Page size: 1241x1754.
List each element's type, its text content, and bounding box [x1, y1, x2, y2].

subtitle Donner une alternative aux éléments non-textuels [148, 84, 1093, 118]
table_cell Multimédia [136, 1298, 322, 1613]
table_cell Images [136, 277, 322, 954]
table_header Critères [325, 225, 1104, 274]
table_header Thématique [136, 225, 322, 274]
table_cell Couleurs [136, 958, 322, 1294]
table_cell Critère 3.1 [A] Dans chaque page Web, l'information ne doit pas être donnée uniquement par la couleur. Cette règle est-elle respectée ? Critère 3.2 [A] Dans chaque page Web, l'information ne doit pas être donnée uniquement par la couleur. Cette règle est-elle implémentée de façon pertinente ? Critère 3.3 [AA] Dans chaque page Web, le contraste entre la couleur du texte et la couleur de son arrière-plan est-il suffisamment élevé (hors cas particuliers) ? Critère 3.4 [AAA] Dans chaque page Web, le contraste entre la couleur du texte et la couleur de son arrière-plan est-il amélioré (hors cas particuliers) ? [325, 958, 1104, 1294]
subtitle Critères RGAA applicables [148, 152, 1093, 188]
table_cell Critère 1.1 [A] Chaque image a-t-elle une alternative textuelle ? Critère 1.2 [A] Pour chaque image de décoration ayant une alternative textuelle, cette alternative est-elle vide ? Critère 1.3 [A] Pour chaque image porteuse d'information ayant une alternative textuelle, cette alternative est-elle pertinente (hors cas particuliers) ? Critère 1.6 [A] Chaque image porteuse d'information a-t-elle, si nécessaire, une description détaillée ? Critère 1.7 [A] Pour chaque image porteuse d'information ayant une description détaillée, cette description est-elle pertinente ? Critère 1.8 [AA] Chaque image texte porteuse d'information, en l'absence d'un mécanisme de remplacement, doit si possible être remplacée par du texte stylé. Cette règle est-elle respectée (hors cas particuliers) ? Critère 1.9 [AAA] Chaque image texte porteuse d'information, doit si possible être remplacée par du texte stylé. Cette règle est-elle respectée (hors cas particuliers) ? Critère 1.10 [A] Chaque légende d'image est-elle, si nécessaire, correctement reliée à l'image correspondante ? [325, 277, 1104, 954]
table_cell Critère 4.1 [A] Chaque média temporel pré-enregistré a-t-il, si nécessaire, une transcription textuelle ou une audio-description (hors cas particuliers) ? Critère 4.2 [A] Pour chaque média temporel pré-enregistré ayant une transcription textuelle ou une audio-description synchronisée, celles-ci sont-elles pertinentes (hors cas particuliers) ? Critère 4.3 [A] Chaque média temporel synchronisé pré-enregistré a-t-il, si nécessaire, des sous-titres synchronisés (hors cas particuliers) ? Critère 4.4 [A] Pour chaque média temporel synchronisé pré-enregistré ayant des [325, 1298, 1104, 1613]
...
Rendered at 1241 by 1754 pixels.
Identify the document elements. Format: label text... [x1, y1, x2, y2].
...
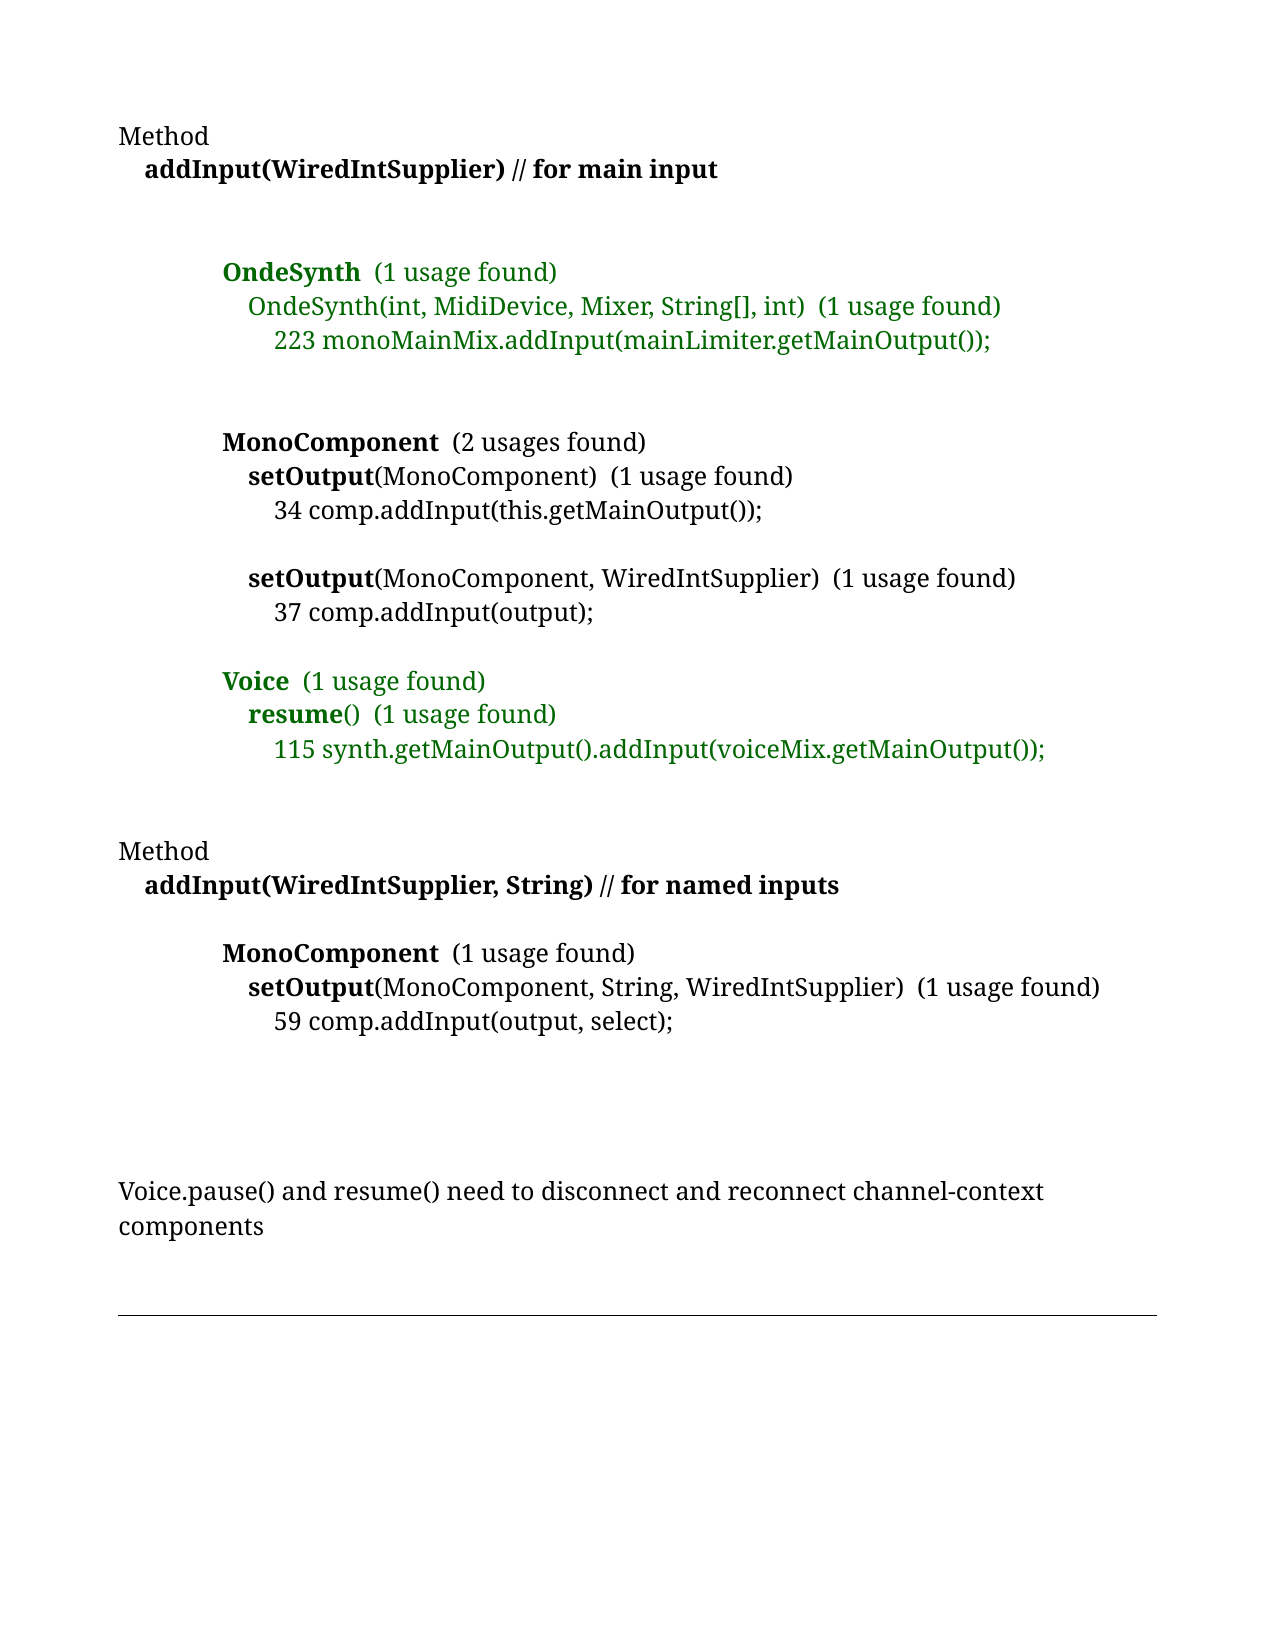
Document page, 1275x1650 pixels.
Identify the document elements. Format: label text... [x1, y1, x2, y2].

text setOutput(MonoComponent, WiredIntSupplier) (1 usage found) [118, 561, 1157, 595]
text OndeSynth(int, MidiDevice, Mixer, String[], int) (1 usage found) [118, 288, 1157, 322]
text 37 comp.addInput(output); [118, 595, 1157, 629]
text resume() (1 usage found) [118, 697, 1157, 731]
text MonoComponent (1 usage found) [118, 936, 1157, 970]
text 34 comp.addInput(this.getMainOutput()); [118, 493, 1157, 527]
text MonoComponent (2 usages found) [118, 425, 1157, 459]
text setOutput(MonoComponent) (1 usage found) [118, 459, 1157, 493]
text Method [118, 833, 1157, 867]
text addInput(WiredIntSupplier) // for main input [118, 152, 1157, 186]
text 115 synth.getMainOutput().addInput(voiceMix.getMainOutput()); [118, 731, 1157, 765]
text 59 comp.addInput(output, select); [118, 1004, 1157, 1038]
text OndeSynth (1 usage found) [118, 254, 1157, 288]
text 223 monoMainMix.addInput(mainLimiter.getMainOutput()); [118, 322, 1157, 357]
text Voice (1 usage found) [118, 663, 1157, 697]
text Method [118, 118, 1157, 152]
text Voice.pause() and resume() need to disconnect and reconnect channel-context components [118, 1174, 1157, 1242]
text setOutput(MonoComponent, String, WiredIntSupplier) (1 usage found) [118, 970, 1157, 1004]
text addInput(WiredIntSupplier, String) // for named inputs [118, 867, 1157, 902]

Work instructions: Repeat the lines of the material from the line containing "Page size: 1241x1754." up to and including the line containing "table_cell Multimédia [136, 1298, 322, 1613]".

Result:
Page size: 1241x1754.
List each element's type, its text content, and bounding box [x1, y1, x2, y2].

subtitle Donner une alternative aux éléments non-textuels [148, 84, 1093, 118]
table_cell Multimédia [136, 1298, 322, 1613]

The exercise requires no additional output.